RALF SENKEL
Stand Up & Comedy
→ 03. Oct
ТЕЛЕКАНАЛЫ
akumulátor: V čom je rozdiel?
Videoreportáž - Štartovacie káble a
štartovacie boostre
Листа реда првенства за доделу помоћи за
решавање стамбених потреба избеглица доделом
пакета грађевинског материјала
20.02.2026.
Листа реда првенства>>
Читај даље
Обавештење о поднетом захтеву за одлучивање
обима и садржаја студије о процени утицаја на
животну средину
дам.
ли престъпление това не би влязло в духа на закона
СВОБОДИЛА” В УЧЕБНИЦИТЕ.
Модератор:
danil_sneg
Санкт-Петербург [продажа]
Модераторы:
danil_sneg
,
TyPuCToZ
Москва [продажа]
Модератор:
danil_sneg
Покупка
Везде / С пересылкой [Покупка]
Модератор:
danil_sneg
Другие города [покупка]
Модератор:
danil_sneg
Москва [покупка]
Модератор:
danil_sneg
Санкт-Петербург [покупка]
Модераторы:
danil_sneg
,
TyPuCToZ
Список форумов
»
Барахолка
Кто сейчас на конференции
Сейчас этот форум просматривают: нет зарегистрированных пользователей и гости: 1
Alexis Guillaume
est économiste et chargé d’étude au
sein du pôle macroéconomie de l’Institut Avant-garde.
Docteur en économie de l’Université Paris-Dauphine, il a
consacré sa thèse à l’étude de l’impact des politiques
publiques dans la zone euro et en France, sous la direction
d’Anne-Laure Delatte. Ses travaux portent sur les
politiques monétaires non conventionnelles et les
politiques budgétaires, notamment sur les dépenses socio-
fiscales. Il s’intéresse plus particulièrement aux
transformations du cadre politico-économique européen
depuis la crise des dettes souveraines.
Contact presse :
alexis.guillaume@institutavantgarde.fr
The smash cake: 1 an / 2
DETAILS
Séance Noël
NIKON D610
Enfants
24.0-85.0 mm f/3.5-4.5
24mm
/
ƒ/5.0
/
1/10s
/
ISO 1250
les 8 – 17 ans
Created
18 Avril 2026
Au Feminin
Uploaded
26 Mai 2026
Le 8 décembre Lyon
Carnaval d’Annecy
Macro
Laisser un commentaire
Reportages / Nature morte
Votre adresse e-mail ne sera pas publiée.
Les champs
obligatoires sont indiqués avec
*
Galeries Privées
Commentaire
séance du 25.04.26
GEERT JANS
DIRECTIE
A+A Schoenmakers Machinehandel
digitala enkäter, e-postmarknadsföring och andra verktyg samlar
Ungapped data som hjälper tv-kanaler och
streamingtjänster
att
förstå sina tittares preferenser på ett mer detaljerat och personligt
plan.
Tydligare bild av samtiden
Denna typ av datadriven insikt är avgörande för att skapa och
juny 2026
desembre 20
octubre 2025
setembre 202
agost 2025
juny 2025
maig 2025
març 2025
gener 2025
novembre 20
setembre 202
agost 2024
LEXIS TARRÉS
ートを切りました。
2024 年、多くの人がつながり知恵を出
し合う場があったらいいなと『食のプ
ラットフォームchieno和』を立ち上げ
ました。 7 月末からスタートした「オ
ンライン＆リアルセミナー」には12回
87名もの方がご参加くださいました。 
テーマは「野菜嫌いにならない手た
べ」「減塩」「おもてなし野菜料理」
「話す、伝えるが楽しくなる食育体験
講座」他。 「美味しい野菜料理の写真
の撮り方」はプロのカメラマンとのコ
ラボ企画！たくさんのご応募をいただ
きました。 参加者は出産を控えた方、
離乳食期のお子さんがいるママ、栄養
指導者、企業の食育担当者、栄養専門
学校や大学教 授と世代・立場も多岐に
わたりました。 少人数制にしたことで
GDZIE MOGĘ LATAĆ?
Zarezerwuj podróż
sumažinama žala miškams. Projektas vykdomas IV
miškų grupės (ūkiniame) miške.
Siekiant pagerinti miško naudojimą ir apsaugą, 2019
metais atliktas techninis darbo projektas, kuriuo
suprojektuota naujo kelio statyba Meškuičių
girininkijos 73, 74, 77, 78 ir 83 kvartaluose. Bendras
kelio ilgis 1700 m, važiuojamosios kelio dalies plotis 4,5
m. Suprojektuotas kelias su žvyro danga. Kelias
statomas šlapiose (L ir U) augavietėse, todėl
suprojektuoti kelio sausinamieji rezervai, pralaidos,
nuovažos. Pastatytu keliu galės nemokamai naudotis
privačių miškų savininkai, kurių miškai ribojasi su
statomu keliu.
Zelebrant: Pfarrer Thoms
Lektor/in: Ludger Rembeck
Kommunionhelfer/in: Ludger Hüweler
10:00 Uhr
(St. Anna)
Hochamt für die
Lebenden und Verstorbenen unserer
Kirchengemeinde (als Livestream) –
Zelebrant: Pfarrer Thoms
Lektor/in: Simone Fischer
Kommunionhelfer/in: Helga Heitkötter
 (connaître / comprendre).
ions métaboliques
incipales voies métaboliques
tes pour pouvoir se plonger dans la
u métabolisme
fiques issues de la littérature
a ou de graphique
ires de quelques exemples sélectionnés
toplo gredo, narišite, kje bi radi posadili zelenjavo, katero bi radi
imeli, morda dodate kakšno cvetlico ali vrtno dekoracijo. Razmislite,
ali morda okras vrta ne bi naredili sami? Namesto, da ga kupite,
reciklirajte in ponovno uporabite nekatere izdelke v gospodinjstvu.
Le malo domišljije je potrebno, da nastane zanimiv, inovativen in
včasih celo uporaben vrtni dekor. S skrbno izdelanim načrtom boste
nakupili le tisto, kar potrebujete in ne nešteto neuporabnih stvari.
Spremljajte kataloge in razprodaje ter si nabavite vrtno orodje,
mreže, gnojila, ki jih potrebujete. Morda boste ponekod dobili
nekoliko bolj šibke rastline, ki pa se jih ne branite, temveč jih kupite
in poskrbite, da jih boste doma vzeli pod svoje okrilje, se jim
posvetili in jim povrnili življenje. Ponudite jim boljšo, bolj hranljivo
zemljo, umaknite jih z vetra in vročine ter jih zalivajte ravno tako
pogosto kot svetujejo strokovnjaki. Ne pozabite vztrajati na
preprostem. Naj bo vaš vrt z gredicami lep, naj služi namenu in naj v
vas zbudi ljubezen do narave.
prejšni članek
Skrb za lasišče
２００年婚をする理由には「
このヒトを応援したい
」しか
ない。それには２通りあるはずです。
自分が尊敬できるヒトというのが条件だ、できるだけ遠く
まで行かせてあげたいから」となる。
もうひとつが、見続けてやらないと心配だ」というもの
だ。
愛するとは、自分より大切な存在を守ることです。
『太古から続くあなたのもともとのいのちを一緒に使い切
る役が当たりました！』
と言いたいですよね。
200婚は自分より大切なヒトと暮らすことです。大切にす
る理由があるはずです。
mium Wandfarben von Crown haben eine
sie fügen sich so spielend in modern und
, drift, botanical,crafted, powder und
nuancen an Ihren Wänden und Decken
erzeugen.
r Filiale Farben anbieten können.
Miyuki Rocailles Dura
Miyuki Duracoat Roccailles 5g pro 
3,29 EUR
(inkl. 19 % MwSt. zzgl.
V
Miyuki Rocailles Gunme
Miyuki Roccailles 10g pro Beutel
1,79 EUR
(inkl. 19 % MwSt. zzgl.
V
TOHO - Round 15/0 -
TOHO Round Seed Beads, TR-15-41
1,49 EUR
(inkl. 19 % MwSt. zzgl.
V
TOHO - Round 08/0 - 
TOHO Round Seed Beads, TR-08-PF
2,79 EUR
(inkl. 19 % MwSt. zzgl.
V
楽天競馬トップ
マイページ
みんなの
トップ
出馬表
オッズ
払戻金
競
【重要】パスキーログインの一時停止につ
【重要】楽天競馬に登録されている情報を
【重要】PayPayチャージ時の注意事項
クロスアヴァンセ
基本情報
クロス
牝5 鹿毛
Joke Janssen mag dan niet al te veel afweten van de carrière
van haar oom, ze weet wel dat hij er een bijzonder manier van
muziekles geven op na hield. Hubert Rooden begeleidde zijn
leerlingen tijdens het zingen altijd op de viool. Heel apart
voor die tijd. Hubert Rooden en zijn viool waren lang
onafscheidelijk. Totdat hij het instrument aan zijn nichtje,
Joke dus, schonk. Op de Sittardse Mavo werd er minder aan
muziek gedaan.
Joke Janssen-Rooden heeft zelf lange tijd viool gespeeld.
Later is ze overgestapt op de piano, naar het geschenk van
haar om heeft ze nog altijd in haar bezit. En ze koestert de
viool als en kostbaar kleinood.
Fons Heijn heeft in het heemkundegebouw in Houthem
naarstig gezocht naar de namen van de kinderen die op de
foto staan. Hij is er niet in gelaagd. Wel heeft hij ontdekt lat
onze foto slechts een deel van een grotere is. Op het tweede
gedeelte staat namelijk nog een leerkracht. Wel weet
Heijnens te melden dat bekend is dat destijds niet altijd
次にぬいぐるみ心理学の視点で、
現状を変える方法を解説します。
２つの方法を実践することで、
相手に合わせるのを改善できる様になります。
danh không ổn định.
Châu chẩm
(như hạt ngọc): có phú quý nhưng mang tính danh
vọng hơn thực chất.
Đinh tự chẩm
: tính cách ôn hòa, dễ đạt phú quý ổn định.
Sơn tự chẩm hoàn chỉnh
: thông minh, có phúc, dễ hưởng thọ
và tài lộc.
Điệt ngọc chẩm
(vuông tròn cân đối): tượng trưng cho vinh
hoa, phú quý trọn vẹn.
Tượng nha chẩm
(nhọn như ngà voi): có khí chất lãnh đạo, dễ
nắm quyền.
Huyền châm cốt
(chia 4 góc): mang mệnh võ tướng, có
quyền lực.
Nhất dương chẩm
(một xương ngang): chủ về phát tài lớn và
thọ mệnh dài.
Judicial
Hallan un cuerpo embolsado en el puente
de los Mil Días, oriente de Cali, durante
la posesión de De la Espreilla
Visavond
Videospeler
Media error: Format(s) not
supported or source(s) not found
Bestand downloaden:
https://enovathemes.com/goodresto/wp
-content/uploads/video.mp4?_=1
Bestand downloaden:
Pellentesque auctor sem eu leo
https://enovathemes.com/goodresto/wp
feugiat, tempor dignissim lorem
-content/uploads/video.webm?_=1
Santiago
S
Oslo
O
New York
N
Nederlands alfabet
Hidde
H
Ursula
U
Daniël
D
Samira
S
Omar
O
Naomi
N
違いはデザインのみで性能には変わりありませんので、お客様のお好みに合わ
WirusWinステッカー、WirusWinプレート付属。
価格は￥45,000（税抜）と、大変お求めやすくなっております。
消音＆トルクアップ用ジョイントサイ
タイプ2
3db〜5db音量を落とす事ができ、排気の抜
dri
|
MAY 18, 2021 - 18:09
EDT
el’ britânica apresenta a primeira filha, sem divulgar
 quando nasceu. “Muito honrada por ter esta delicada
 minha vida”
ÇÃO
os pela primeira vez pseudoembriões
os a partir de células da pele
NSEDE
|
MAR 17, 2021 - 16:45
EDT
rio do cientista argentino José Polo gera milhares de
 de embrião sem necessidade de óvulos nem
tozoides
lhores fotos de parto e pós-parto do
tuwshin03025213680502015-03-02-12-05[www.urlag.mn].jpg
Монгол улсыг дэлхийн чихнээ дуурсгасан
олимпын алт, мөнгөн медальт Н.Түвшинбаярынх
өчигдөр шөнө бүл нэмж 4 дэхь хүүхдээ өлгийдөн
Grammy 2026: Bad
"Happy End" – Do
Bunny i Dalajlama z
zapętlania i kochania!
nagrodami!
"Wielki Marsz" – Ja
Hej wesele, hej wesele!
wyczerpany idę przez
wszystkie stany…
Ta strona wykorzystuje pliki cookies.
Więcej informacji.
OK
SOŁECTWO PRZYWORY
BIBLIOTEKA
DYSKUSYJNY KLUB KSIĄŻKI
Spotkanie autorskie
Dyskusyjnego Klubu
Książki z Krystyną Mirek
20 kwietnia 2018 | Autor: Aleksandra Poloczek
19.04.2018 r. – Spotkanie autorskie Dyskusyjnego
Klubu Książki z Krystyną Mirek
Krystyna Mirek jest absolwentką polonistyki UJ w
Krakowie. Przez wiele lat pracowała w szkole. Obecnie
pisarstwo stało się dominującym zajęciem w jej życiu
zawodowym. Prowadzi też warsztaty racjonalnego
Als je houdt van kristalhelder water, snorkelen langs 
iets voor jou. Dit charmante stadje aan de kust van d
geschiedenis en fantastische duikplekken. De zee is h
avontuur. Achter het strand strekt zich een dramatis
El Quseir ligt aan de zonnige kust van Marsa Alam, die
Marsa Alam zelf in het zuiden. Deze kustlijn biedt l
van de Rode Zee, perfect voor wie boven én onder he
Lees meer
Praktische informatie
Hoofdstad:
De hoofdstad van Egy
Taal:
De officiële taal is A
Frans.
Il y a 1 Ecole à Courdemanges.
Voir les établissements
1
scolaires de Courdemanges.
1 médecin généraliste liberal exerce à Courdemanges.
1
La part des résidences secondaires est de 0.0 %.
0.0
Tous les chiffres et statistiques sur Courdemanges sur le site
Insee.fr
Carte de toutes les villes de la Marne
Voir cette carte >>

________________

### What to produce
Retype, in the same exact form, the lines of the material above from the line holding "Le malo domišljije" through the line holding "sie fügen sich so spielend in modern und".

### Result of this task
Le malo domišljije je potrebno, da nastane zanimiv, inovativen in
včasih celo uporaben vrtni dekor. S skrbno izdelanim načrtom boste
nakupili le tisto, kar potrebujete in ne nešteto neuporabnih stvari.
Spremljajte kataloge in razprodaje ter si nabavite vrtno orodje,
mreže, gnojila, ki jih potrebujete. Morda boste ponekod dobili
nekoliko bolj šibke rastline, ki pa se jih ne branite, temveč jih kupite
in poskrbite, da jih boste doma vzeli pod svoje okrilje, se jim
posvetili in jim povrnili življenje. Ponudite jim boljšo, bolj hranljivo
zemljo, umaknite jih z vetra in vročine ter jih zalivajte ravno tako
pogosto kot svetujejo strokovnjaki. Ne pozabite vztrajati na
preprostem. Naj bo vaš vrt z gredicami lep, naj služi namenu in naj v
vas zbudi ljubezen do narave.
prejšni članek
Skrb za lasišče
２００年婚をする理由には「
このヒトを応援したい
」しか
ない。それには２通りあるはずです。
自分が尊敬できるヒトというのが条件だ、できるだけ遠く
まで行かせてあげたいから」となる。
もうひとつが、見続けてやらないと心配だ」というもの
だ。
愛するとは、自分より大切な存在を守ることです。
『太古から続くあなたのもともとのいのちを一緒に使い切
る役が当たりました！』
と言いたいですよね。
200婚は自分より大切なヒトと暮らすことです。大切にす
る理由があるはずです。
mium Wandfarben von Crown haben eine
sie fügen sich so spielend in modern und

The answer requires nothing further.